Pumpjacks work in a field near Lovington, New Mexico. Order books for service groups have suffered a ‘steep decline’ from the last quarter of 2014. Image Credit: AP

London: Plunging oil prices have rendered more than a trillion dollars of future spending on energy projects uneconomic, according to a study that suggests that the impact on industry operators is worsening.

A report says $1.5 trillion (Dh5.5 trillion) of potential investment globally — including in North America’s shale-producing heartlands — is “out of the money” at current oil prices close to $50 a barrel and unlikely to go ahead.

Industry operators expect capital spending on new projects to decline by between 20 and 30 per cent on average in the wake of the price slide, says Wood Mackenzie, the energy consultancy. It calculates that $220 billion of investment has been cut so far, about $20 billion more than it estimated two months ago and much of it the result of projects being deferred.

Such a decline in spending means that the price crash since last summer — the result of weaker Chinese demand, record US production and Saudi Arabia’s decision not to cut output — could resemble the savage downturn of the mid-1980s.

After a brief recovery in the spring, oil prices spiralled lower in July. Brent crude — the global benchmark — fell to its lowest point in more than six years during August’s wider market turmoil. It now stands at $47.47 a barrel, down from $115 in June last year.
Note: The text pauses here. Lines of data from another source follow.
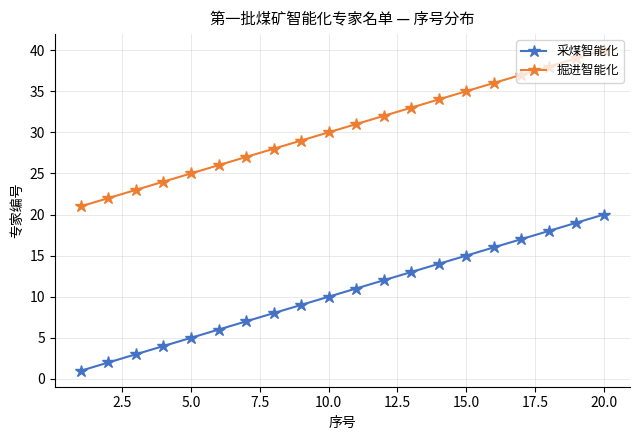

True or false: 采煤智能化 and 掘进智能化 cross at least once.

False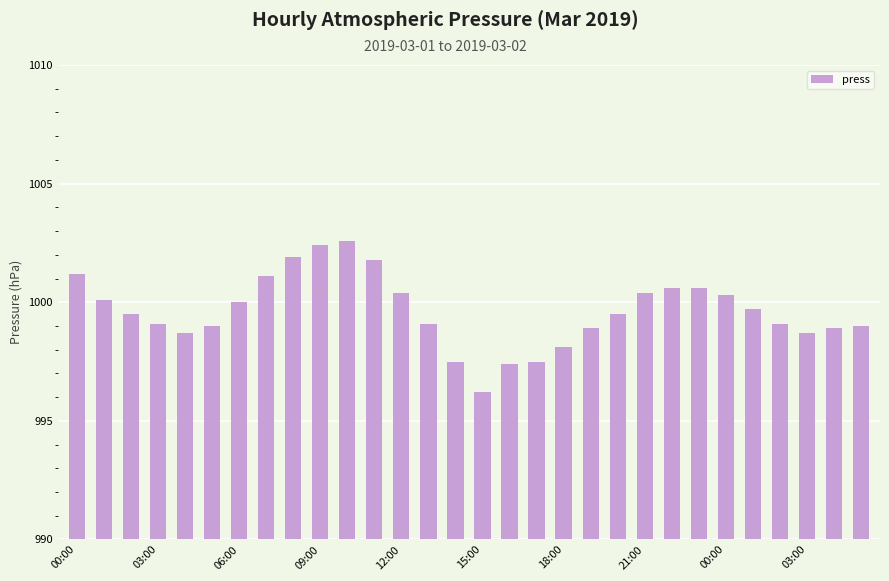

What is the difference between the maximum and second lowest values?

5.2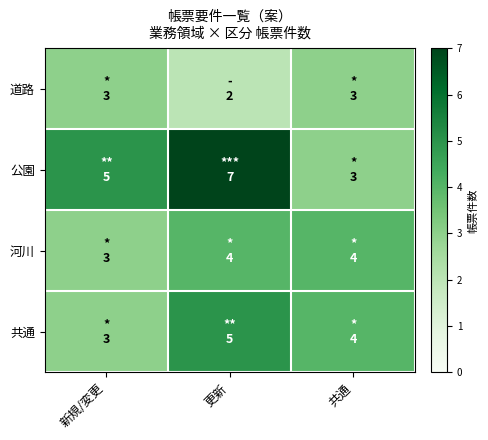

Which series has the widest spread of values?

公園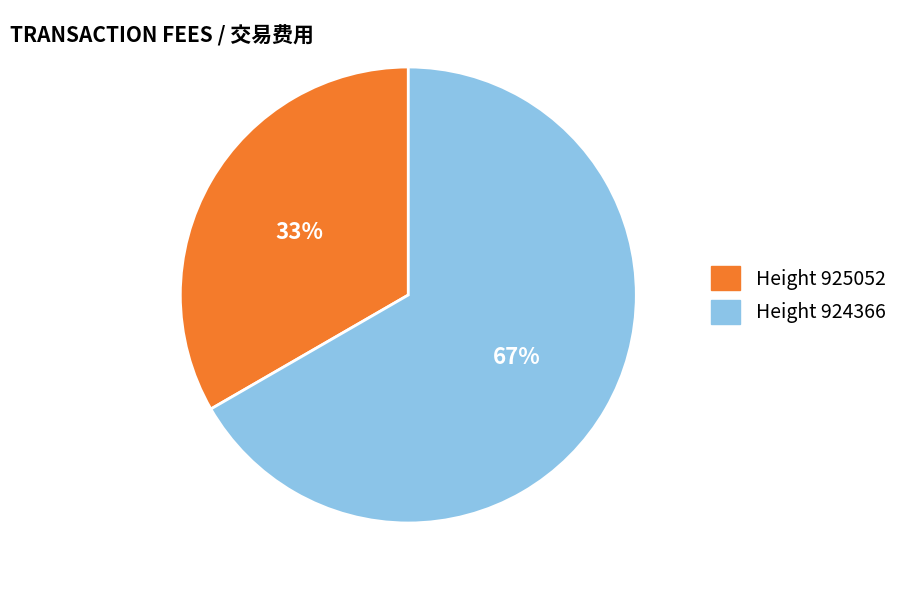

To the nearest percent, what percentage of the pie is Height 924366?

67%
Just half a dozen new projects will be approved this year, says the Wood Mac report, and 10 or 11 in 2016, compared with an annual average of 50 to 60. Onshore US producers, including the “fracking” industry, which has unlocked previously hard-to-access reserves, have reacted fastest to the market collapse. “Deep cuts” in North America account for more than half of a 45 per cent fall in capital spending across the Americas.

“The flexibility to rapidly dial back investment in unconventionals at low prices has provided a competitive advantage for the US independents with the bigger positions,” the study says. “Majors and international players lack exposure to this flexible investment.”

Among the hardest hit companies will be oilfield service suppliers, the contractors which provide thousands of workers and equipment such as drilling rigs to the majors. “This will have a massive impact on the service sector.”

As the big oil and gas groups seek to drive down costs, and after years in which salaries soared and the prices of rigs and other infrastructure ballooned, they are now demanding savings. Order books for service groups have suffered a “steep decline” from the last quarter of 2014, the backlog of business now running to just two or three quarters. The supply chain could provide about half the expected savings for new projects.

However, a prolonged period of low oil prices over a number of years is likely to be needed to bring about more profound changes to industry costs, the report argues. Despite comparisons with the 1980s, Wood Mac believes that such a deeper, structural shift is unlikely.

“In our view oil prices will rise sharply from 2017, and there is a real risk that cost inflation pressures will then return,” it says.